"LA GARCE! LA CATIN!"
Vincenzo s'égosillait à piétiner la missive qu'il venait de déchirer par petits bouts. Tel zébulon, il sautillait sur place, tournicoti tournicoton, la bave aux lèvres, écumant de rage.
"Tout ça pour ça! Et les trois quarts de notre financement qui s'envolent! RAAAAAAAAAAAA! MILLE SABORDS!"
Même Carlos n'osait point s'approcher de son supérieur, et préféra rester dans la coursive. Dans ces moments là, mieux valais éviter la confrontation avec son caractère volcanique. Ses accès de colère légendaires tournaient parfois en marre de sang. Le colosse n'avait beau être qu'un grand béta, il ne le savait que trop bien.
Doria retourna son burlingue, hurla de plus belle, fracassa son fauteuil dessus, renversa sa bibliothèque, brisa une glace, et finit essoufflé appuyé contre un mur, après l'avoir martelé une dernière fois...

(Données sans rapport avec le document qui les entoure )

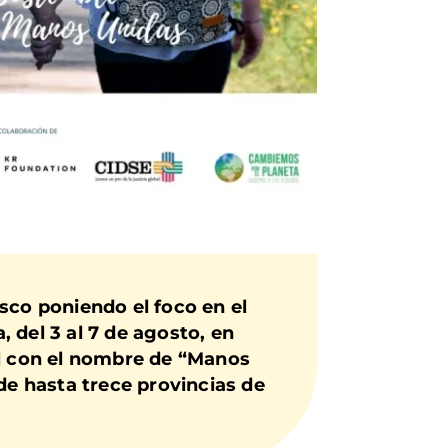
sco poniendo el foco en el
 del 3 al 7 de agosto, en
al con el nombre de “Manos
de hasta trece provincias de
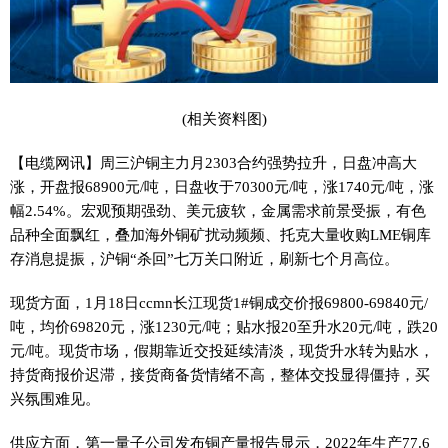
(相关资料图)
【电缆网讯】周三沪铜主力月2303合约强势拉升，日盘冲高大
涨，开盘报68900元/吨，日盘收于70300元/吨，涨1740元/吨，涨
幅2.54%。宏观预期强劲、美元疲软，金属需求前景受振，有色
品种全面飘红，叠加海外铜矿扰动频频、托克大量收购LME铜库
存消息提振，沪铜“杀回”七万关口附近，刷新七个月高位。
现货方面，1月18日ccmn长江现货1#铜成交价报69800-69840元/
吨，均价69820元，涨1230元/吨；贴水报20至升水20元/吨，跌20
元/吨。现货市场，假期靠近交投延续清淡，现货升水转为贴水，
持货商报价迟滞，接货商备货情绪不高，整体交投显得僵持，买
兴氛围难见。
供应方面，第一量子公司发布铜产量报告显示，2022年生产77.6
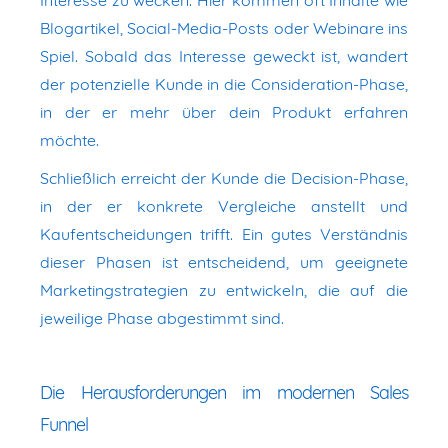
Blogartikel, Social-Media-Posts oder Webinare ins
Spiel. Sobald das Interesse geweckt ist, wandert
der potenzielle Kunde in die Consideration-Phase,
in der er mehr über dein Produkt erfahren
möchte.
Schließlich erreicht der Kunde die Decision-Phase,
in der er konkrete Vergleiche anstellt und
Kaufentscheidungen trifft. Ein gutes Verständnis
dieser Phasen ist entscheidend, um geeignete
Marketingstrategien zu entwickeln, die auf die
jeweilige Phase abgestimmt sind.
Die Herausforderungen im modernen Sales
Funnel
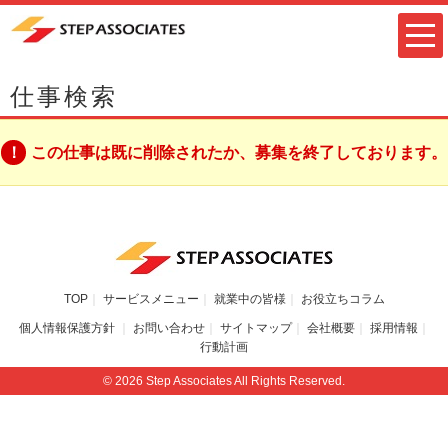
仕事検索
この仕事は既に削除されたか、募集を終了しております。
TOP
サービスメニュー
就業中の皆様
お役立ちコラム
個人情報保護方針
お問い合わせ
サイトマップ
会社概要
採用情報
行動計画
© 2026 Step Associates All Rights Reserved.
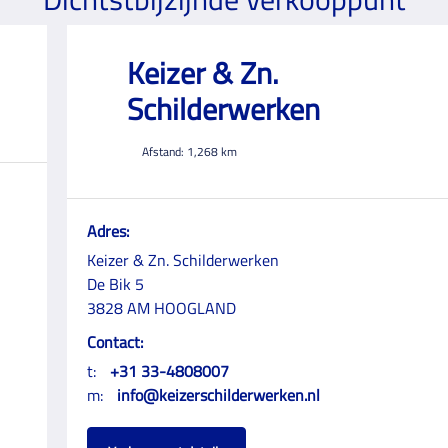
Keizer & Zn.
Schilderwerken
Afstand:
1,268
km
Adres:
Keizer & Zn. Schilderwerken
De Bik 5
3828 AM HOOGLAND
Contact:
t:
+31 33-4808007
m:
info@keizerschilderwerken.nl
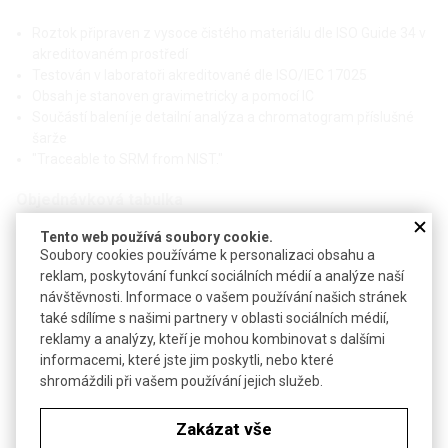
Roztok připraven z vysoce čistého materiálu dle ISO Guide 34 v
akreditovaném prostředí
Testován v laboratoři akreditované dle ISO/IEC 17025
Obsah je stanoven gravimetricky a pomocí IC
Součástí balení je detailní analýza a chromatogram příslušné
šarže
"Traceable to SRM from NIST."
Objednávková tabulka
Tento web používá soubory cookie.
Kč
€
Soubory cookies používáme k personalizaci obsahu a
reklam, poskytování funkcí sociálních médií a analýze naší
návštěvnosti. Informace o vašem používání našich stránek
-
Iont: Cl
také sdílíme s našimi partnery v oblasti sociálních médií,
reklamy a analýzy, kteří je mohou kombinovat s dalšími
Matrice: H
O
2
informacemi, které jste jim poskytli, nebo které
shromáždili při vašem používání jejich služeb.
Koncentrace (mg/l): 1 000
Zakázat vše
Koncentrace (mg/l): 10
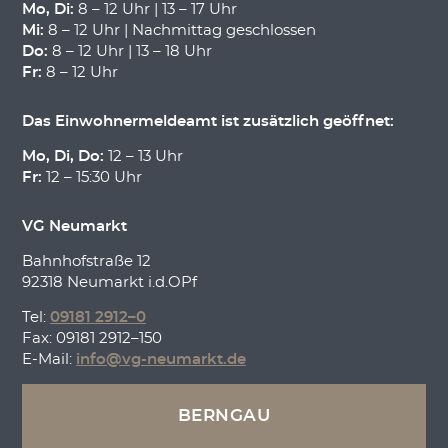
Mo, Di:
8 – 12 Uhr | 13 – 17 Uhr
Mi:
8 – 12 Uhr | Nachmittag geschlossen
Do:
8 – 12 Uhr | 13 – 18 Uhr
Fr:
8 – 12 Uhr
Das Einwohnermeldeamt ist zusätzlich geöffnet:
Mo, Di, Do:
12 – 13 Uhr
Fr:
12 – 15:30 Uhr
VG Neumarkt
Bahnhofstraße 12
92318 Neumarkt i.d.OPf
Tel:
09181 2912–0
Fax: 09181 2912–150
E-Mail:
info@vg-neumarkt.de
BERNGAU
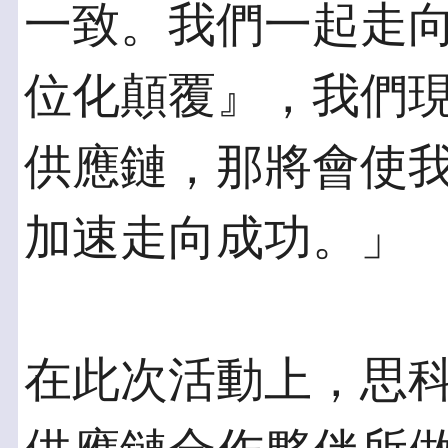
一致。我們一起走
位化顛覆』，我們
供應鏈，那將會使
加速走向成功。」
在此次活動上，思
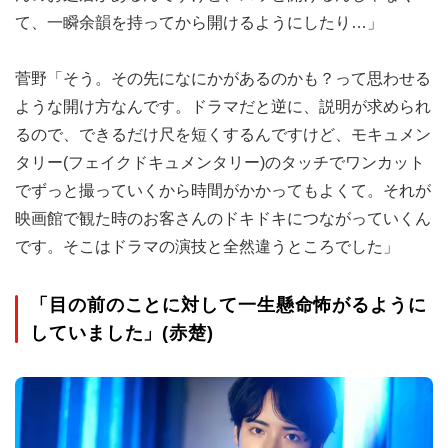
て、一瞬余韻を持ってから開けるようにしたり…」
菅野「そう。その先になにかがあるのかも？って思わせる
ような開け方なんです。ドラマだと逆に、説明が求められ
るので、できるだけ尺を短くするんですけど、モキュメン
タリー(フェイクドキュメンタリー)のタッチでワンカット
でずっと撮っていくから時間がかかってもよくて。それが
映画館で観た時のお客さんのドキドキにつながっていくん
です。そこはドラマの演技と全然違うところでした」
「目の前のことに対して一生懸命怖がるように
していました」(赤楚)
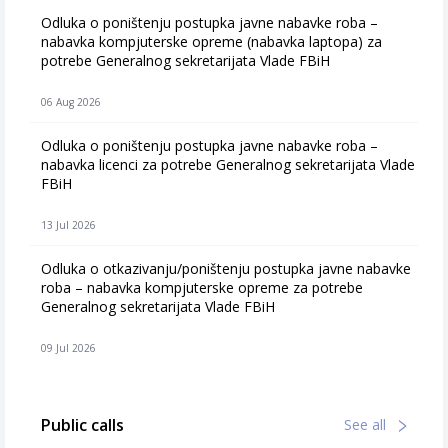
Odluka o poništenju postupka javne nabavke roba –
nabavka kompjuterske opreme (nabavka laptopa) za
potrebe Generalnog sekretarijata Vlade FBiH
06 Aug 2026
Odluka o poništenju postupka javne nabavke roba –
nabavka licenci za potrebe Generalnog sekretarijata Vlade
FBiH
13 Jul 2026
Odluka o otkazivanju/poništenju postupka javne nabavke
roba – nabavka kompjuterske opreme za potrebe
Generalnog sekretarijata Vlade FBiH
09 Jul 2026
Public calls
See all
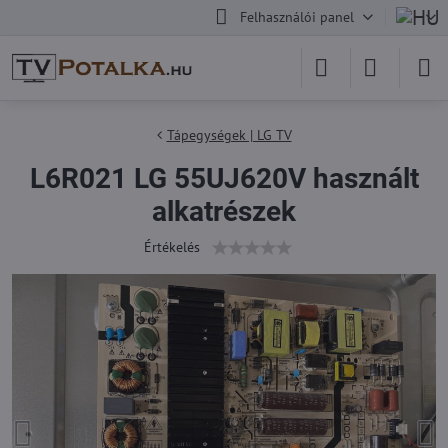
Felhasználói panel
Tápegységek | LG TV
L6R021 LG 55UJ620V használt
alkatrészek
Értékelés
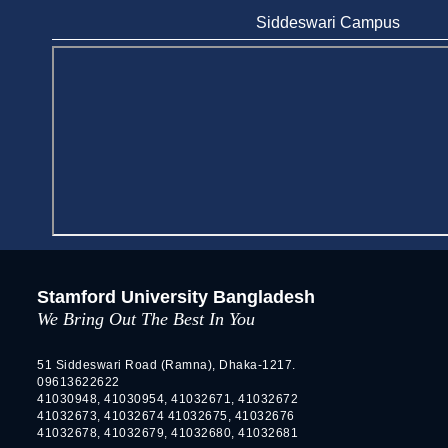
Jun 11, 2026
Siddeswari Campus
Case Analysis of Brand Promotion and
Selling Strategies of Renowned Companies
Jun 11, 2026
Celebration of the 19th Founding
Anniversary of Stamford University
Bangladesh
Jan 7, 2021
Congratulations and Warm Regards to
Dhaka University's New Leaders
Mar 6, 2024
Stamford University Bangladesh
Department of Film and Media Studies
We Bring Out The Best In You
Organizes Freshers’ Orientation Program
May 17, 2026
51 Siddeswari Road (Ramna), Dhaka-1217.
09613622622
Department of Public Administration,
41030948, 41030954, 41032671, 41032672
Stamford University Bangladesh Arranged a
41032673, 41032674 41032675, 41032676
Day-long Field Visit on 19th May 2026
41032678, 41032679, 41032680, 41032681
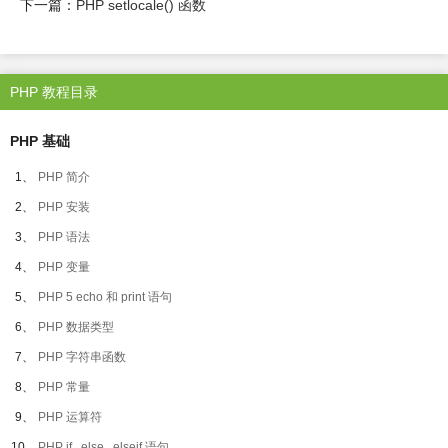
下一篇：
PHP setlocale() 函数
PHP 教程目录
PHP 基础
1、
PHP 简介
2、
PHP 安装
3、
PHP 语法
4、
PHP 变量
5、
PHP 5 echo 和 print 语句
6、
PHP 数据类型
7、
PHP 字符串函数
8、
PHP 常量
9、
PHP 运算符
10、
PHP if...else...elseif 语句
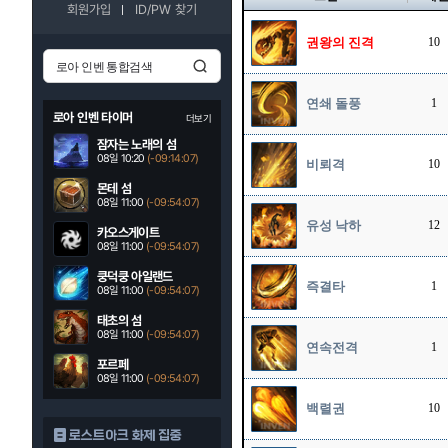
회원가입
ID/PW 찾기
권왕의 진격
10
연쇄 돌풍
1
로아 인벤 타이머
더보기
잠자는 노래의 섬
08일 10:20
(-09:14:06)
비뢰격
10
몬테 섬
08일 11:00
(-09:54:06)
유성 낙하
12
카오스게이트
08일 11:00
(-09:54:06)
쿵덕쿵 아일랜드
즉결타
1
08일 11:00
(-09:54:06)
태초의 섬
08일 11:00
(-09:54:06)
연속전격
1
포르페
08일 11:00
(-09:54:06)
백렬권
10
로스트아크 화제 집중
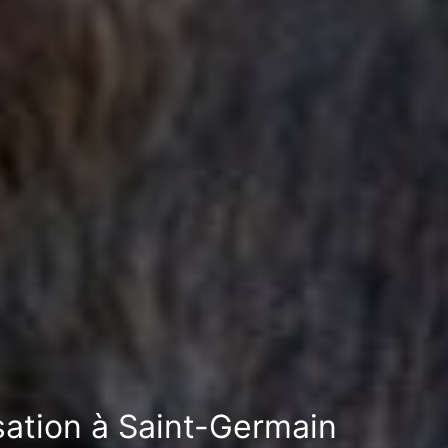
isation à Saint-Germain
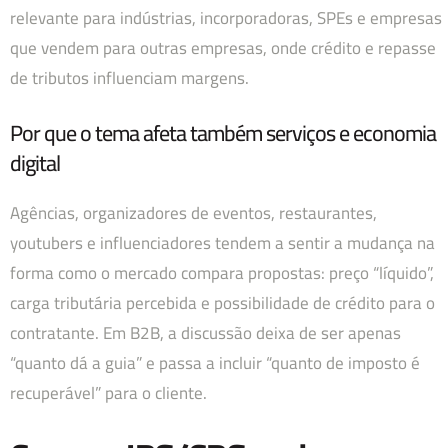
relevante para indústrias, incorporadoras, SPEs e empresas
que vendem para outras empresas, onde crédito e repasse
de tributos influenciam margens.
Por que o tema afeta também serviços e economia
digital
Agências, organizadores de eventos, restaurantes,
youtubers e influenciadores tendem a sentir a mudança na
forma como o mercado compara propostas: preço “líquido”,
carga tributária percebida e possibilidade de crédito para o
contratante. Em B2B, a discussão deixa de ser apenas
“quanto dá a guia” e passa a incluir “quanto de imposto é
recuperável” para o cliente.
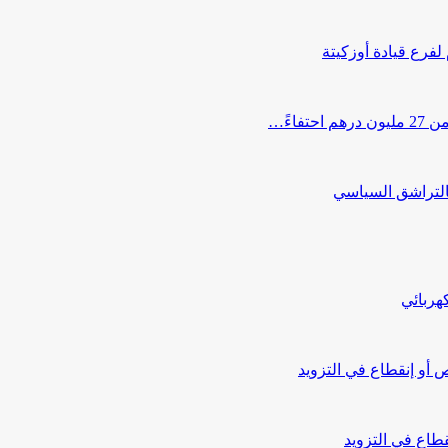
 لفرع قيادة أوزكيتة
اءً…
التراشق السياسي
هربائي
أو إنقطاع في التزويد
طاع في التزويد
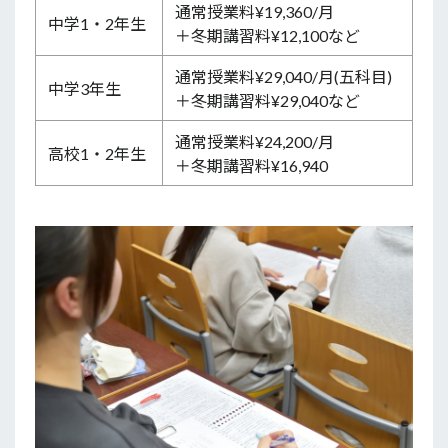
通常授業料¥19,360/月
中学1・2年生
＋冬期講習料¥12,100など
通常授業料¥29,040/月(五科目)
中学3年生
＋冬期講習料¥29,040など
通常授業料¥24,200/月
高校1・2年生
＋冬期講習料¥16,940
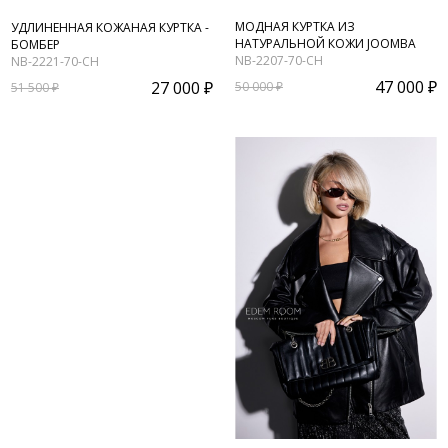
МОДНАЯ КУРТКА ИЗ
УДЛИНЕННАЯ КОЖАНАЯ КУРТКА -
НАТУРАЛЬНОЙ КОЖИ JOOMBA
БОМБЕР
NB-2207-70-CH
NB-2221-70-CH
47 000 ₽
27 000 ₽
50 000 ₽
51 500 ₽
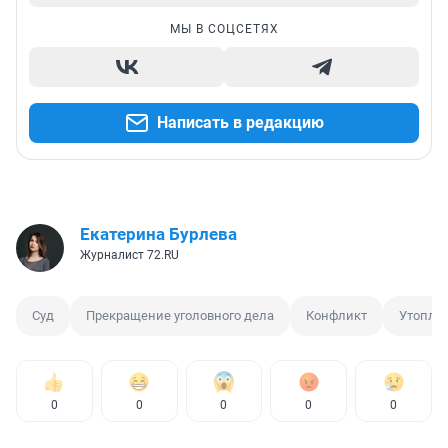
МЫ В СОЦСЕТЯХ
Написать в редакцию
Екатерина Бурлева
Журналист 72.RU
Суд
Прекращение уголовного дела
Конфликт
Утопле
0
0
0
0
0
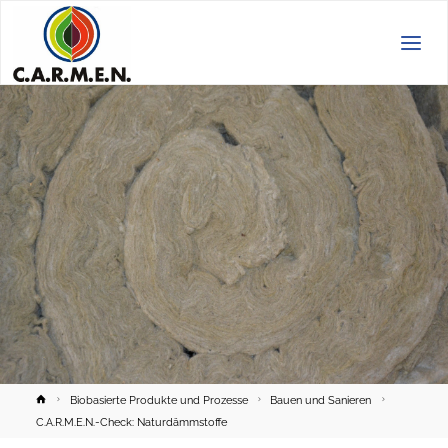
C.A.R.M.E.N.
e.V.
Home
Biobasierte Produkte und Prozesse
Bauen und Sanieren
C.A.R.M.E.N.-Check: Naturdämmstoffe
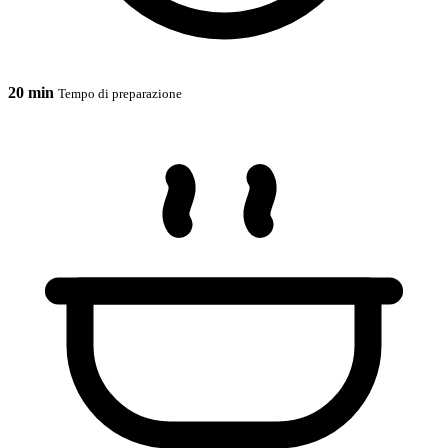
20 min
Tempo di preparazione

C'est qu'il s'y était attaché plus qu'il ne pensait à cette donzelle. Respirant un grand coup, il finit par sortir une vieille bouteille de rhum de son coffre, et trinqua avec son ombre, directement au goulot:
"Toutes les mêmes! A la traitresse!"
Prenant son temps pour redescendre, il finit par se refagoter le mieux possible, et héla son garde du corps.
"Carlos, sois gentil, nettoie moi ce bordel. Merci."
Coiffant son plus beau galurin à plumes, il se rendit sur le pont, et contempla pour la première fois les débuts de son œuvre....
Le site avait été choisit avec soin. Situé au milieu d'une myriade d'ilots, il était relativement caché pour qui passerait au large.
Sur place, une crique permettait au navire un mouillage en toute sécurité. La présence de New Providence non loin à l'ouest....alias Nassau, et d'Eleuthera, ville franche au sud est, leur permettrait d'envisager receler leurs futures productions, de se ravitailler facilement, et surtout de faire venir de nombreux migrants en peu de temps.
Un rapide coup d’œil dans sa longue vue confirma ce que Doria espérait. Nombreux étaient déjà les indigènes, marrons, boucaniers, esclaves en fuite, exilés de tout poil, à y bâtir une vie meilleure.
Certes les coffres du capitaine avaient beaucoup baissé dans cette affaire, mais pour la première fois depuis un bail, il s'émeut à la vue de tout ce petit peuple s'activant sous le soleil du matin.
La pinque qu'il avait prise et ramené pour s’échouer sur la grève avait été totalement désossée par la populace. Les ouvriers improvisés en avaient fait un ponton, et plusieurs cabanes, dont la plupart n'étaient pas encore terminées.
Tout autour de ce qui devrait être le village, une tranchée de 2 mètres était également creusée, mais il manquait encore la palissade pour se défendre le cas échéant.
Le chantier ne faisait que commencer. Souriant, le pirate en oublia momentanément la traitrise de Betje, et descendit sur le pont parmi ses hommes pressés tout comme lui de faire escale sur l'ile.